Retype the lines below without any change, starting with the line that contains "family: Violaceae" and going on through the final line.

[Begin]

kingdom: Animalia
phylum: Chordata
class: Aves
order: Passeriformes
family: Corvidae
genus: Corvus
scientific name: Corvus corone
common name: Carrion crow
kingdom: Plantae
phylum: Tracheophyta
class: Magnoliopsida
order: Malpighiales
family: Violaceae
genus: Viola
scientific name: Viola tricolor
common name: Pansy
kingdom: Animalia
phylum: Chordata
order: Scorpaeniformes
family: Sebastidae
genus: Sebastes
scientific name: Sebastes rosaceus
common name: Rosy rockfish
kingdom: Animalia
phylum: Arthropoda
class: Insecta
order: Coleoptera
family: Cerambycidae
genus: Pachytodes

[End]

### The output
family: Violaceae
genus: Viola
scientific name: Viola tricolor
common name: Pansy
kingdom: Animalia
phylum: Chordata
order: Scorpaeniformes
family: Sebastidae
genus: Sebastes
scientific name: Sebastes rosaceus
common name: Rosy rockfish
kingdom: Animalia
phylum: Arthropoda
class: Insecta
order: Coleoptera
family: Cerambycidae
genus: Pachytodes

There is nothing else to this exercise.